Neyse efendim, fazla uzatmaya gerek yok.  Kargaların Ziyafeti hiç de küçümsenemeyecek olaylar içeriyor. Harikulade bir tarihe tanıklık ediyoruz. Ejderhaların Dansı’yla kaldığımız yerden devam. Ve beklemeye de devam.
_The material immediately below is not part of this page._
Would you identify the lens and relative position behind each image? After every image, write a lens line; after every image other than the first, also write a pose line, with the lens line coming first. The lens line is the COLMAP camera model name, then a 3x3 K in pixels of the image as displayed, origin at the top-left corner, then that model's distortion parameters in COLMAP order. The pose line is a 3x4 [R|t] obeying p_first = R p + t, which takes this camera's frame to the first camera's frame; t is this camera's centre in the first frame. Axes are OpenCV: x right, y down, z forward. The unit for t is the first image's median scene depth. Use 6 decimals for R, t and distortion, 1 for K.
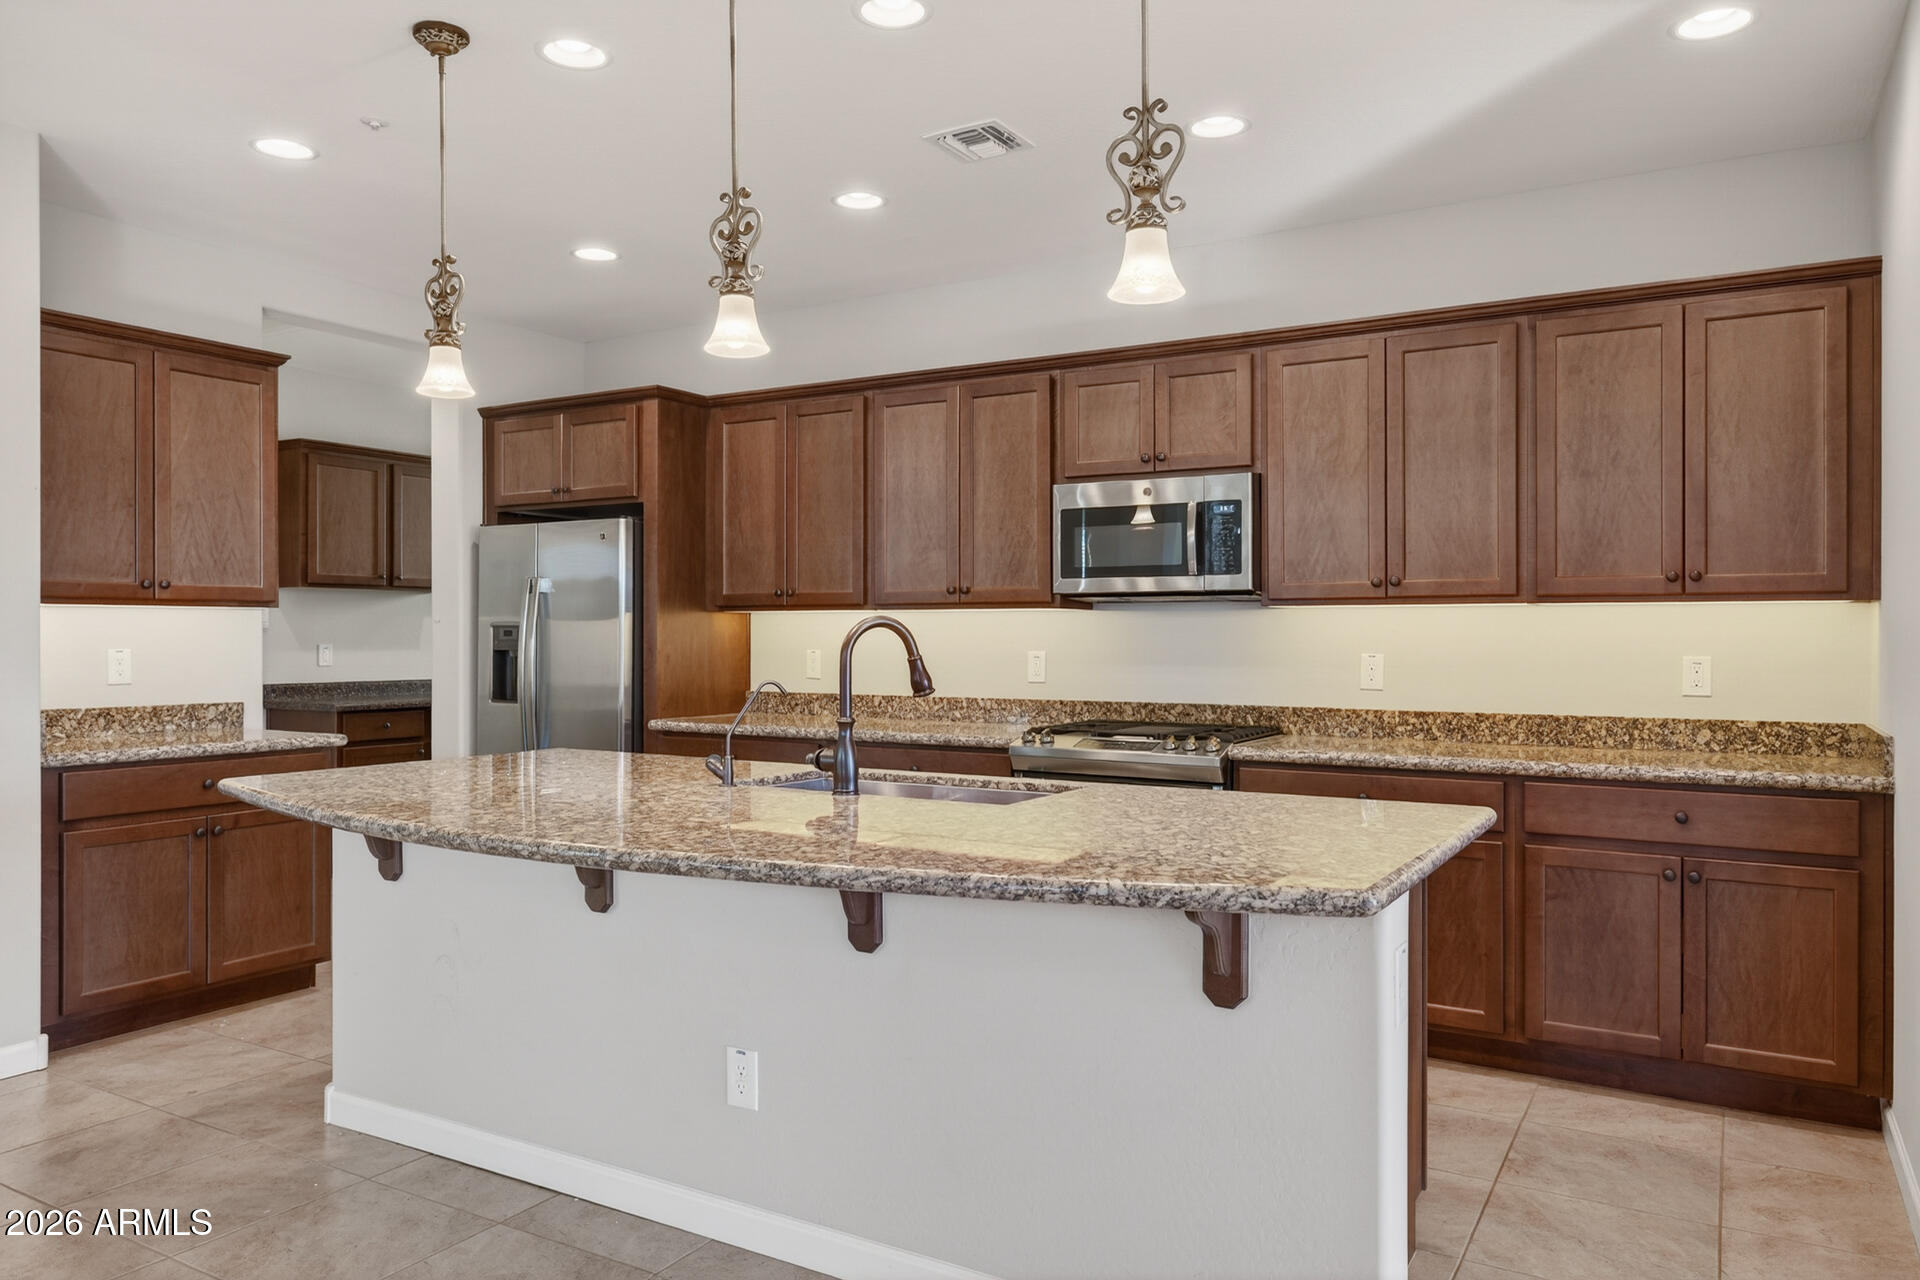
lens RADIAL K [[1313.4, 0, 948.4], [0, 1313.4, 639.9], [0, 0, 1]] dist [0.014380, -0.002028]
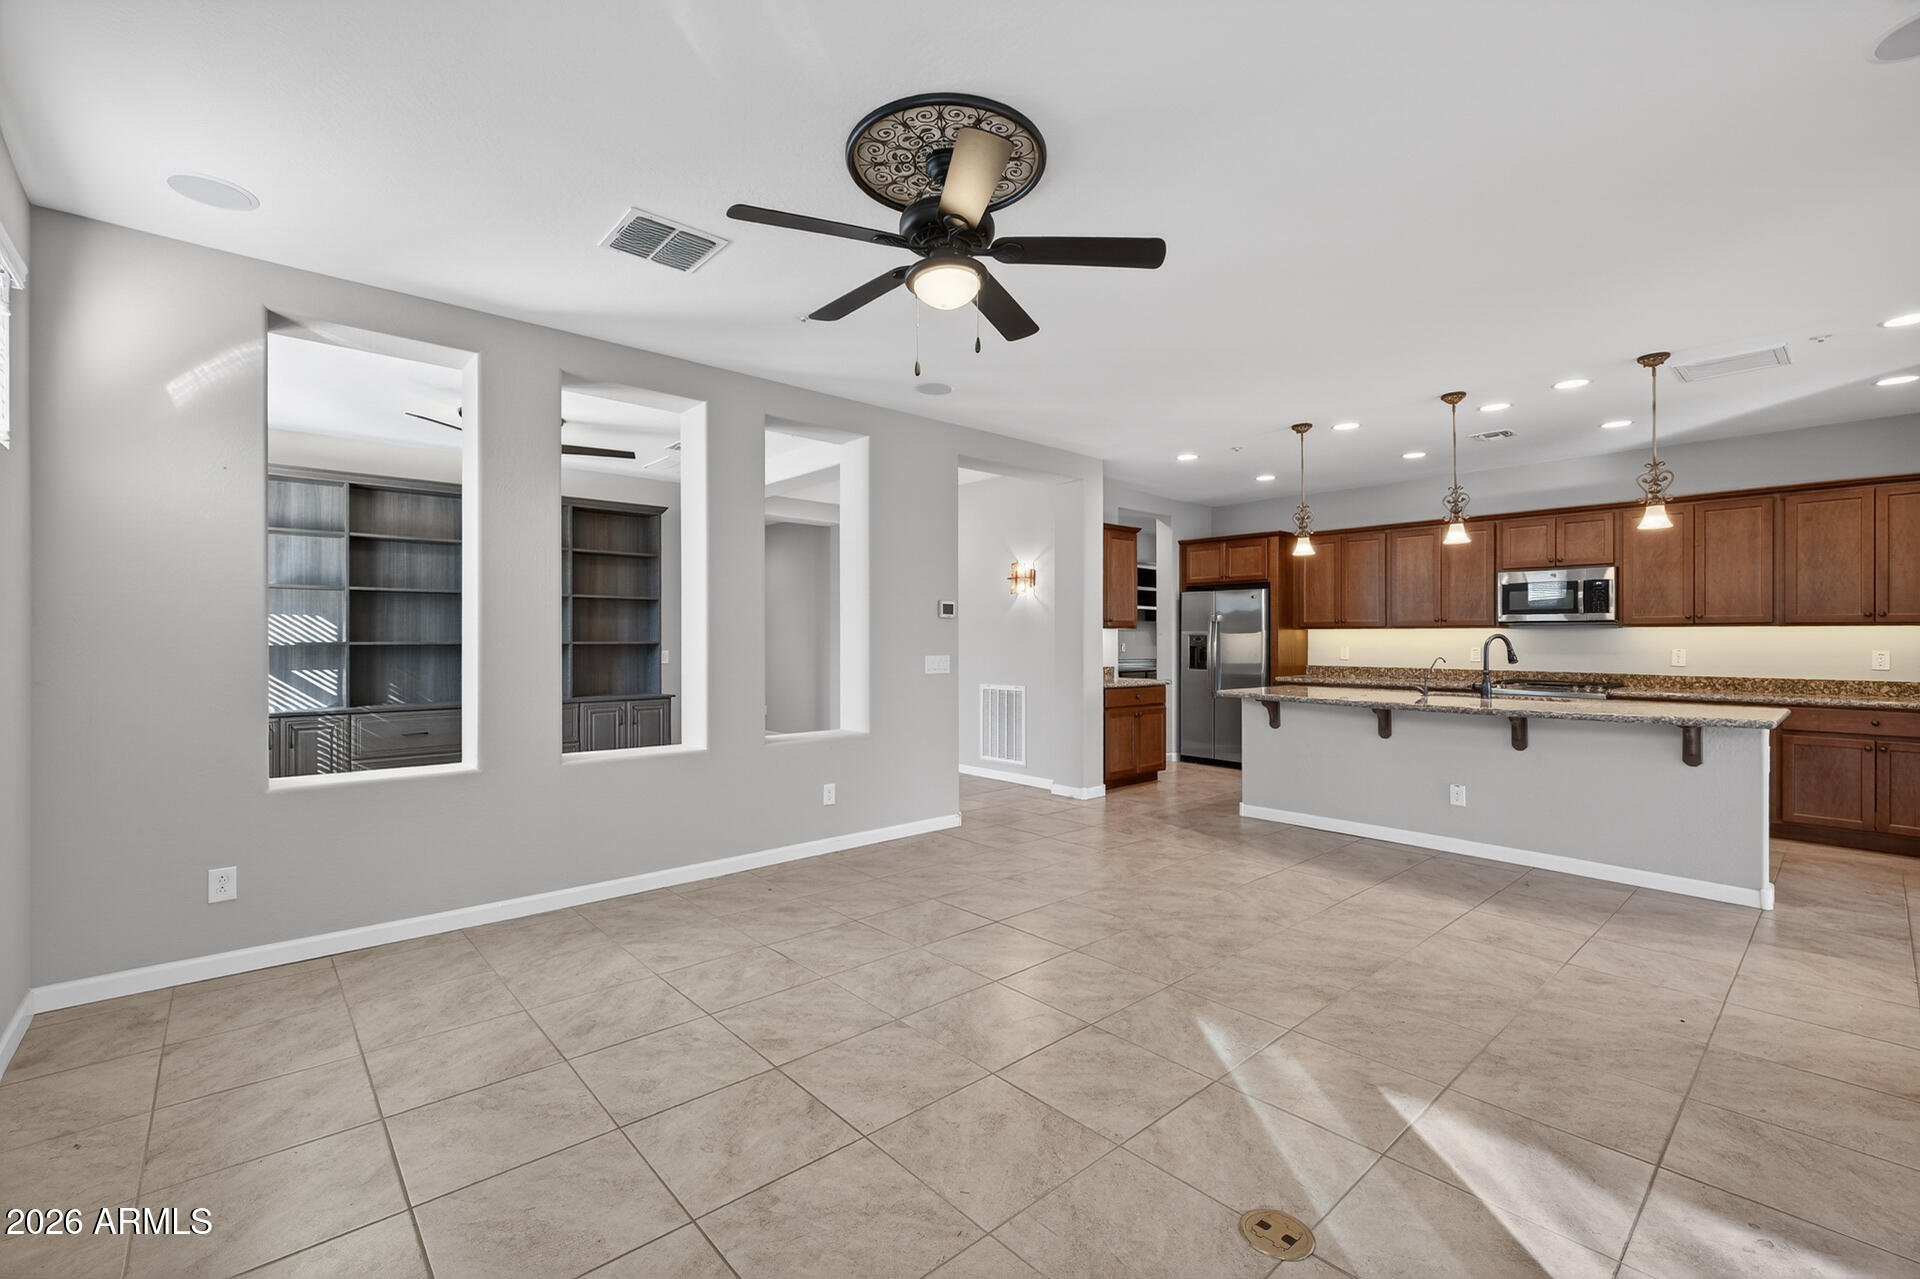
lens RADIAL K [[809.3, 0, 959.9], [0, 809.3, 642.3], [0, 0, 1]] dist [0.007545, -0.000284]
pose [[0.954365, 0.002063, -0.298637, -0.431163], [-0.001824, 0.999998, 0.001077, -0.000450], [0.298638, -0.000483, 0.954366, -0.660158]]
NOT: Sibel Alaş’ın bilgisayarına kahve dökülmüş. Panik yapmayın kitapta herhangi bir zarar yok. Çeviriye kaldığı yerden devam ediyor.

Çevrimdışı Godfrey

  • *
  • 20
  • Rom: 0
    • Profili Görüntüle
Ynt: Kargaların Ziyafeti
« Yanıtla #34 : 31 Aralık 2012, 15:59:29 »
Daha elime geçmedi ama en yakın zamanda okuyacağım.

Çevrimdışı E0nwe

  • **
  • 92
  • Rom: 0
    • Profili Görüntüle
Ynt: Kargaların Ziyafeti
« Yanıtla #35 : 07 Mayıs 2013, 23:35:14 »
Bende seriyi yeni bitirenlerdenim. Açıkcası sıkılan arkadaşlara nazaran seriyi okurken hiç sıkılmadım ve ikinci bölümü iki gün gibi bir sürede bitirdim. Tabi diğer kitaplara göre, özellikle 3.kitaba göre, vurucu saç baş yoldurucu olaylar ve hadiseler yoktu. Ama Martin amca yazmış da yazmış, yazmış da yazmış, sonra bakmış olmayacak böyle ikiye ayıralım demiş. Aynı zaman diliminde geçen fakat farklı karakterleri anlatan bir kitap çıkarmış ortaya.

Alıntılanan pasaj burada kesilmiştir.